• [AIM OF THE EXERCISE]:
Reproduce verbatim the part of the items that opens at their beginning and closes with the line containing "Identify the document", both ends included. Leave the pictures out of your answer.

================

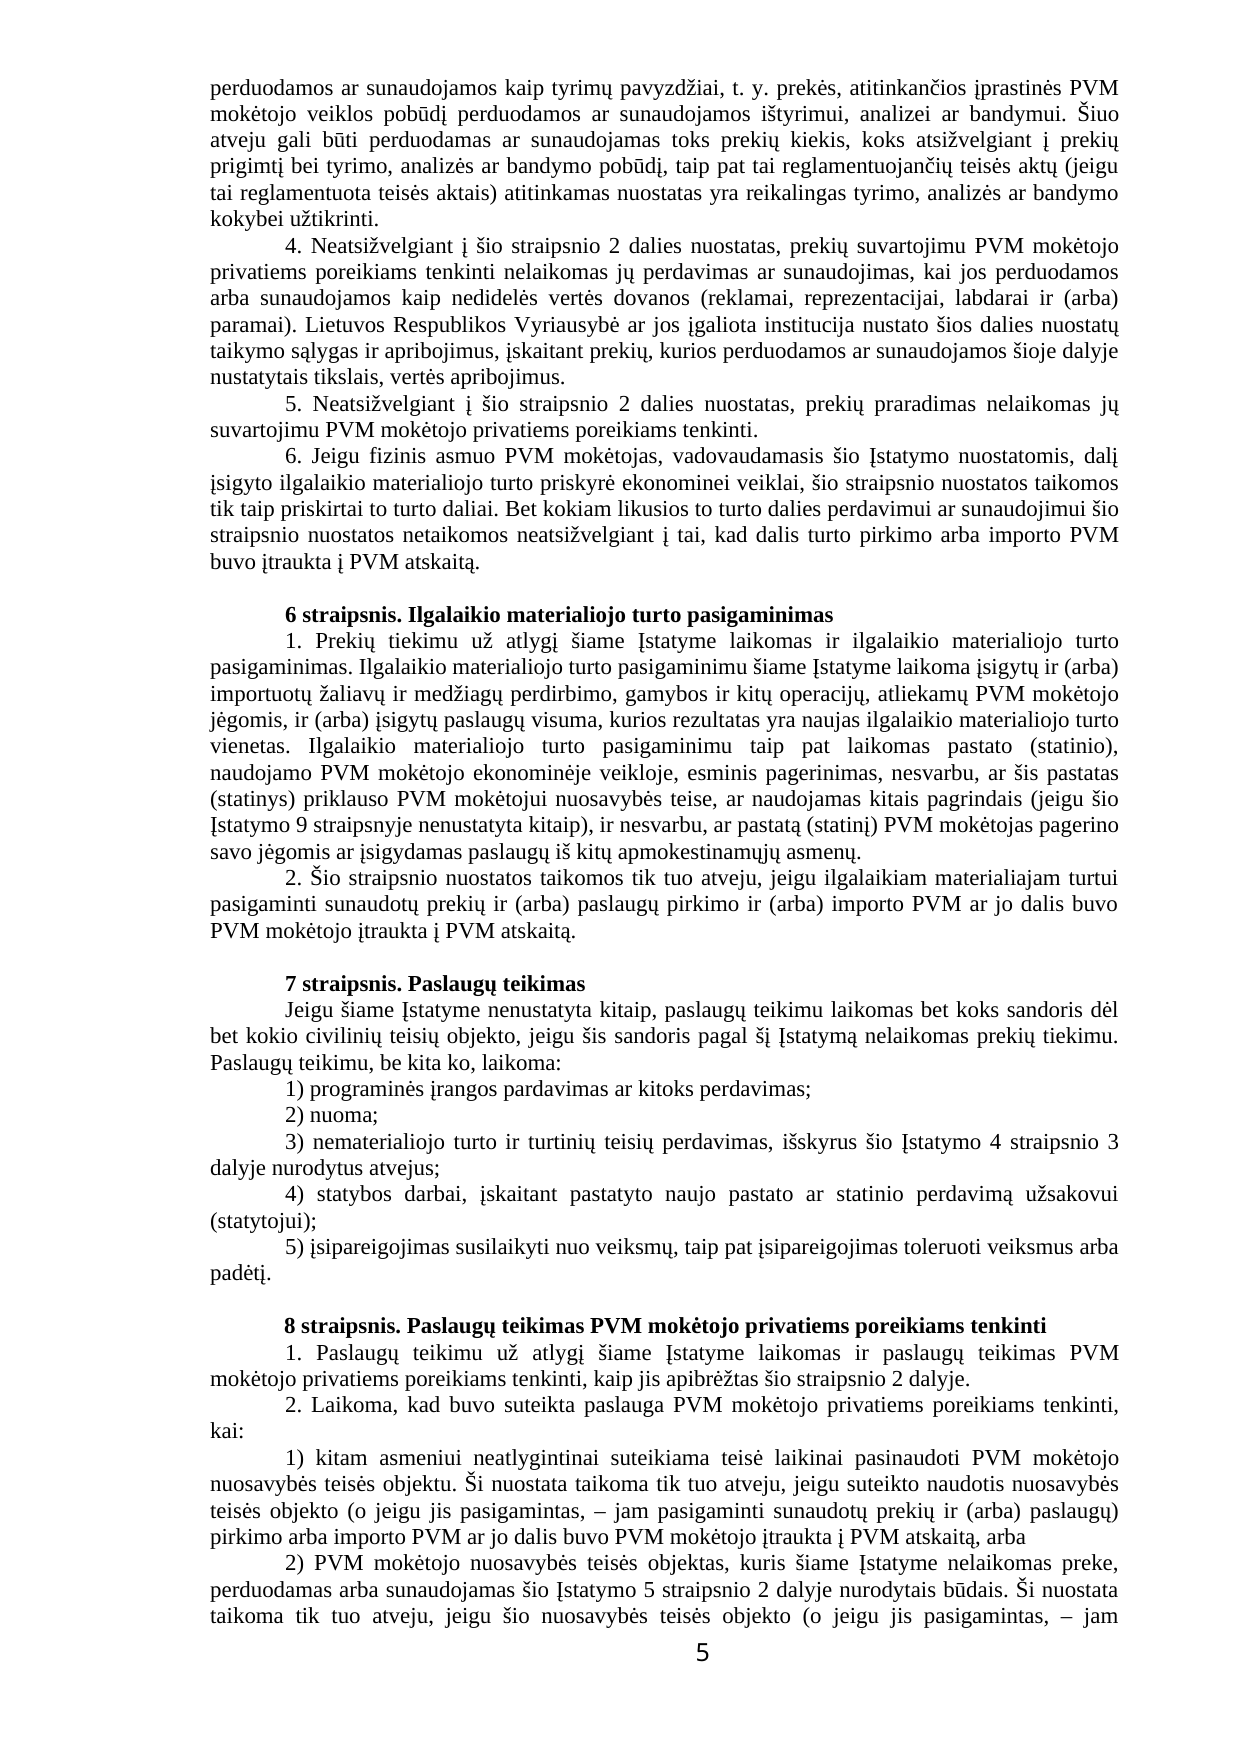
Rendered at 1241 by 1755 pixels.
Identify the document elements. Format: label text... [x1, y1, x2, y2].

text 3) nematerialiojo turto ir turtinių teisių perdavimas, išskyrus šio Įstatymo 4 straipsnio 3 dalyje nurodytus atvejus; [210, 1128, 1120, 1180]
text 2. Laikoma, kad buvo suteikta paslauga PVM mokėtojo privatiems poreikiams tenkinti, kai: [210, 1391, 1120, 1444]
text 8 straipsnis. Paslaugų teikimas PVM mokėtojo privatiems poreikiams tenkinti [210, 1312, 1120, 1338]
text 5) įsipareigojimas susilaikyti nuo veiksmų, taip pat įsipareigojimas toleruoti veiksmus arba padėtį. [210, 1233, 1120, 1286]
text perduodamos ar sunaudojamos kaip tyrimų pavyzdžiai, t. y. prekės, atitinkančios įprastinės PVM mokėtojo veiklos pobūdį perduodamos ar sunaudojamos ištyrimui, analizei ar bandymui. Šiuo atveju gali būti perduodamas ar sunaudojamas toks prekių kiekis, koks atsižvelgiant į prekių prigimtį bei tyrimo, analizės ar bandymo pobūdį, taip pat tai reglamentuojančių teisės aktų (jeigu tai reglamentuota teisės aktais) atitinkamas nuostatas yra reikalingas tyrimo, analizės ar bandymo kokybei užtikrinti. [210, 73, 1120, 232]
text 4. Neatsižvelgiant į šio straipsnio 2 dalies nuostatas, prekių suvartojimu PVM mokėtojo privatiems poreikiams tenkinti nelaikomas jų perdavimas ar sunaudojimas, kai jos perduodamos arba sunaudojamos kaip nedidelės vertės dovanos (reklamai, reprezentacijai, labdarai ir (arba) paramai). Lietuvos Respublikos Vyriausybė ar jos įgaliota institucija nustato šios dalies nuostatų taikymo sąlygas ir apribojimus, įskaitant prekių, kurios perduodamos ar sunaudojamos šioje dalyje nustatytais tikslais, vertės apribojimus. [210, 232, 1120, 390]
text 6. Jeigu fizinis asmuo PVM mokėtojas, vadovaudamasis šio Įstatymo nuostatomis, dalį įsigyto ilgalaikio materialiojo turto priskyrė ekonominei veiklai, šio straipsnio nuostatos taikomos tik taip priskirtai to turto daliai. Bet kokiam likusios to turto dalies perdavimui ar sunaudojimui šio straipsnio nuostatos netaikomos neatsižvelgiant į tai, kad dalis turto pirkimo arba importo PVM buvo įtraukta į PVM atskaitą. [210, 442, 1120, 574]
text 1. Paslaugų teikimu už atlygį šiame Įstatyme laikomas ir paslaugų teikimas PVM mokėtojo privatiems poreikiams tenkinti, kaip jis apibrėžtas šio straipsnio 2 dalyje. [210, 1338, 1120, 1391]
text 2. Šio straipsnio nuostatos taikomos tik tuo atveju, jeigu ilgalaikiam materialiajam turtui pasigaminti sunaudotų prekių ir (arba) paslaugų pirkimo ir (arba) importo PVM ar jo dalis buvo PVM mokėtojo įtraukta į PVM atskaitą. [210, 864, 1120, 943]
text Jeigu šiame Įstatyme nenustatyta kitaip, paslaugų teikimu laikomas bet koks sandoris dėl bet kokio civilinių teisių objekto, jeigu šis sandoris pagal šį Įstatymą nelaikomas prekių tiekimu. Paslaugų teikimu, be kita ko, laikoma: [210, 996, 1120, 1075]
text 5. Neatsižvelgiant į šio straipsnio 2 dalies nuostatas, prekių praradimas nelaikomas jų suvartojimu PVM mokėtojo privatiems poreikiams tenkinti. [210, 390, 1120, 442]
text 2) nuoma; [210, 1101, 1120, 1128]
text 1) kitam asmeniui neatlygintinai suteikiama teisė laikinai pasinaudoti PVM mokėtojo nuosavybės teisės objektu. Ši nuostata taikoma tik tuo atveju, jeigu suteikto naudotis nuosavybės teisės objekto (o jeigu jis pasigamintas, – jam pasigaminti sunaudotų prekių ir (arba) paslaugų) pirkimo arba importo PVM ar jo dalis buvo PVM mokėtojo įtraukta į PVM atskaitą, arba [210, 1444, 1120, 1549]
text 1) programinės įrangos pardavimas ar kitoks perdavimas; [210, 1075, 1120, 1101]
text 2) PVM mokėtojo nuosavybės teisės objektas, kuris šiame Įstatyme nelaikomas preke, perduodamas arba sunaudojamas šio Įstatymo 5 straipsnio 2 dalyje nurodytais būdais. Ši nuostata taikoma tik tuo atveju, jeigu šio nuosavybės teisės objekto (o jeigu jis pasigamintas, – jam [210, 1549, 1120, 1628]
text 4) statybos darbai, įskaitant pastatyto naujo pastato ar statinio perdavimą užsakovui (statytojui); [210, 1180, 1120, 1233]
text 1. Prekių tiekimu už atlygį šiame Įstatyme laikomas ir ilgalaikio materialiojo turto pasigaminimas. Ilgalaikio materialiojo turto pasigaminimu šiame Įstatyme laikoma įsigytų ir (arba) importuotų žaliavų ir medžiagų perdirbimo, gamybos ir kitų operacijų, atliekamų PVM mokėtojo jėgomis, ir (arba) įsigytų paslaugų visuma, kurios rezultatas yra naujas ilgalaikio materialiojo turto vienetas. Ilgalaikio materialiojo turto pasigaminimu taip pat laikomas pastato (statinio), naudojamo PVM mokėtojo ekonominėje veikloje, esminis pagerinimas, nesvarbu, ar šis pastatas (statinys) priklauso PVM mokėtojui nuosavybės teise, ar naudojamas kitais pagrindais (jeigu šio Įstatymo 9 straipsnyje nenustatyta kitaip), ir nesvarbu, ar pastatą (statinį) PVM mokėtojas pagerino savo jėgomis ar įsigydamas paslaugų iš kitų apmokestinamųjų asmenų. [210, 627, 1120, 864]
text 6 straipsnis. Ilgalaikio materialiojo turto pasigaminimas [210, 601, 1120, 627]
text 7 straipsnis. Paslaugų teikimas [210, 969, 1120, 996]
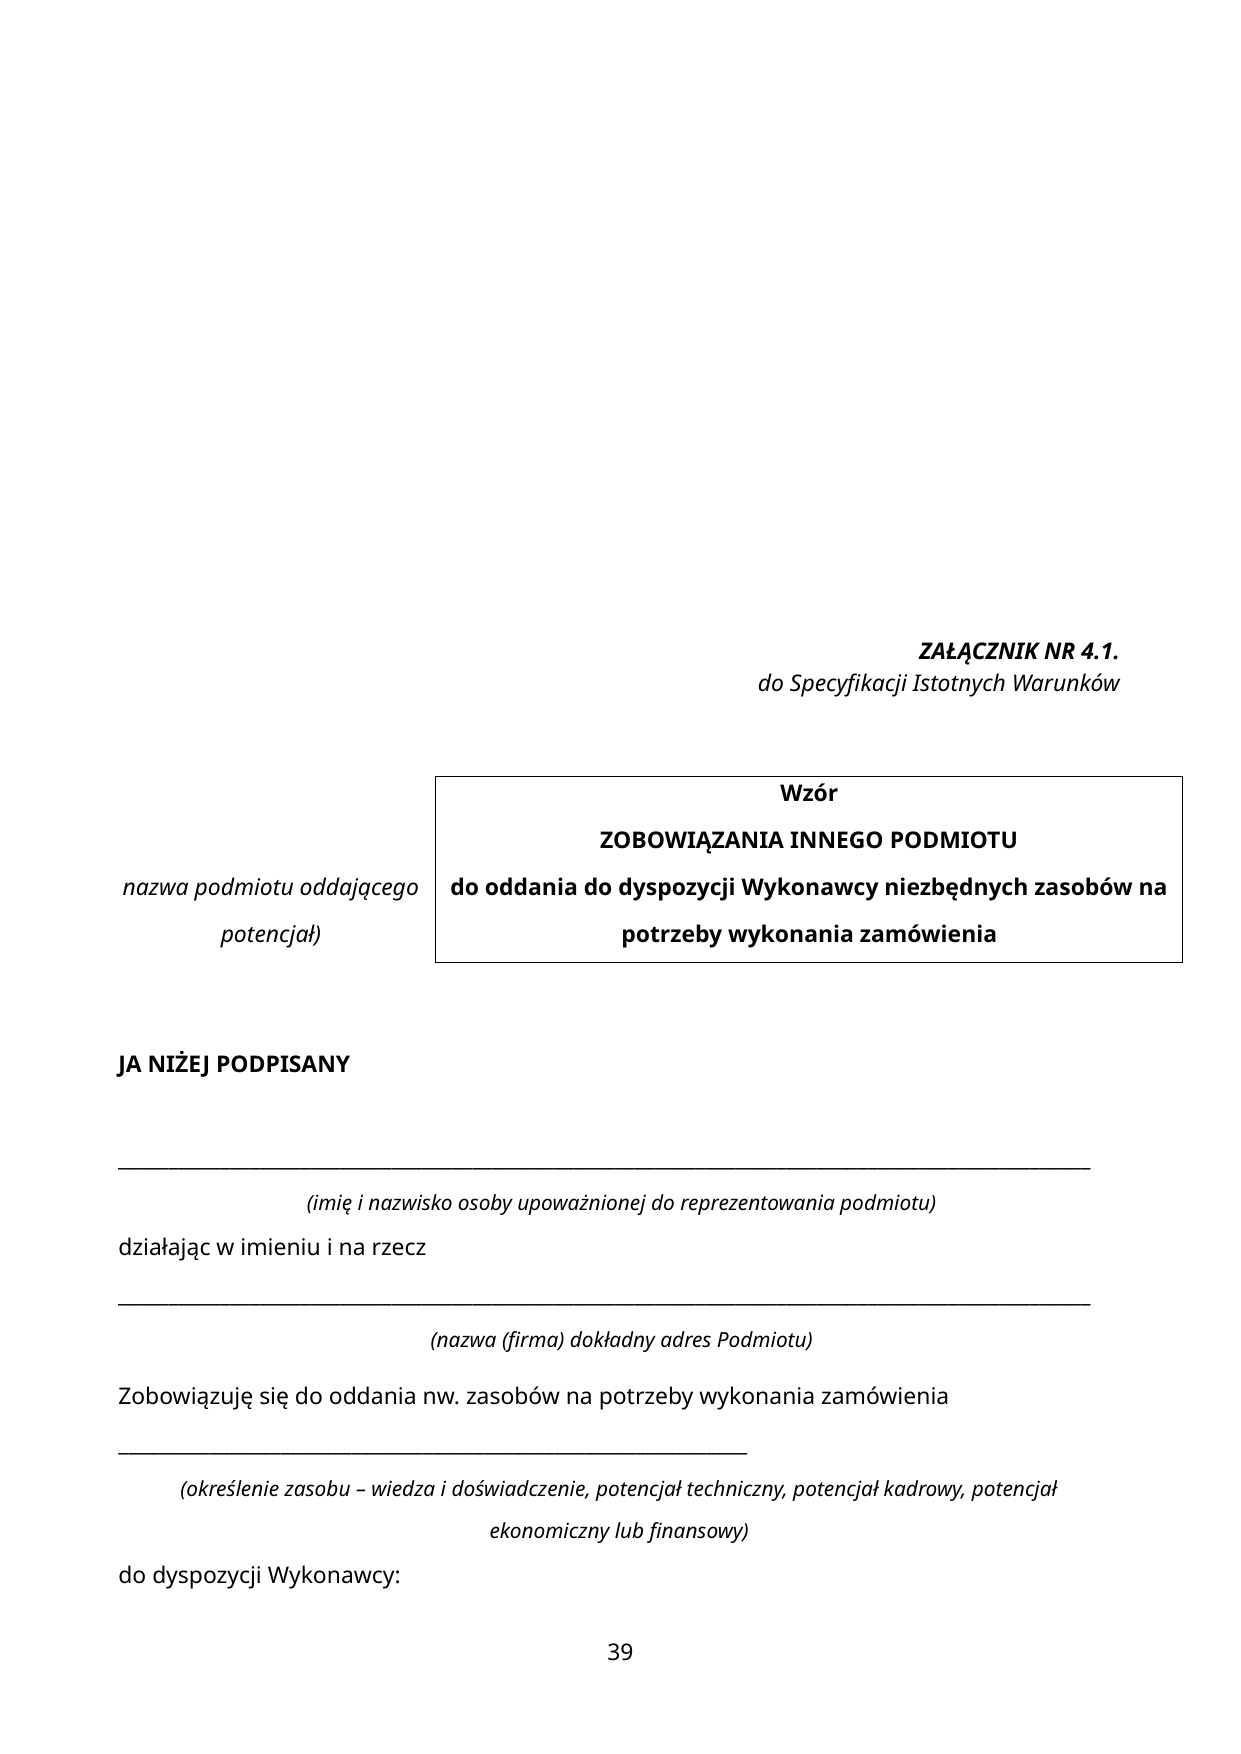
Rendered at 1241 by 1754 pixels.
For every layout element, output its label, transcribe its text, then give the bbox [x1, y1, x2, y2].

text działając w imieniu i na rzecz [118, 1231, 1122, 1262]
text JA NIŻEJ PODPISANY [118, 1048, 1122, 1079]
text do Specyfikacji Istotnych Warunków [118, 666, 1122, 698]
text ZAŁĄCZNIK NR 4.1. [118, 635, 1122, 666]
text ______________________________________________________________ [118, 1427, 1122, 1458]
table_header nazwa podmiotu oddającego potencjał) [111, 776, 435, 962]
text do dyspozycji Wykonawcy: [118, 1559, 1122, 1590]
text (nazwa (firma) dokładny adres Podmiotu) [118, 1325, 1122, 1353]
text (imię i nazwisko osoby upoważnionej do reprezentowania podmiotu) [118, 1188, 1122, 1217]
text Zobowiązuję się do oddania nw. zasobów na potrzeby wykonania zamówienia [118, 1380, 1122, 1411]
text (określenie zasobu – wiedza i doświadczenie, potencjał techniczny, potencjał kadrowy, potencjał ekonomiczny lub finansowy) [118, 1474, 1122, 1545]
table_header Wzór ZOBOWIĄZANIA INNEGO PODMIOTU do oddania do dyspozycji Wykonawcy niezbędnych zasobów na potrzeby wykonania zamówienia [436, 777, 1182, 962]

================

• [COMPLETED TASK]:
Rendered at 1241 by 1755 pixels.
Identify the document elements. Format: label text... [x1, y1, x2, y2].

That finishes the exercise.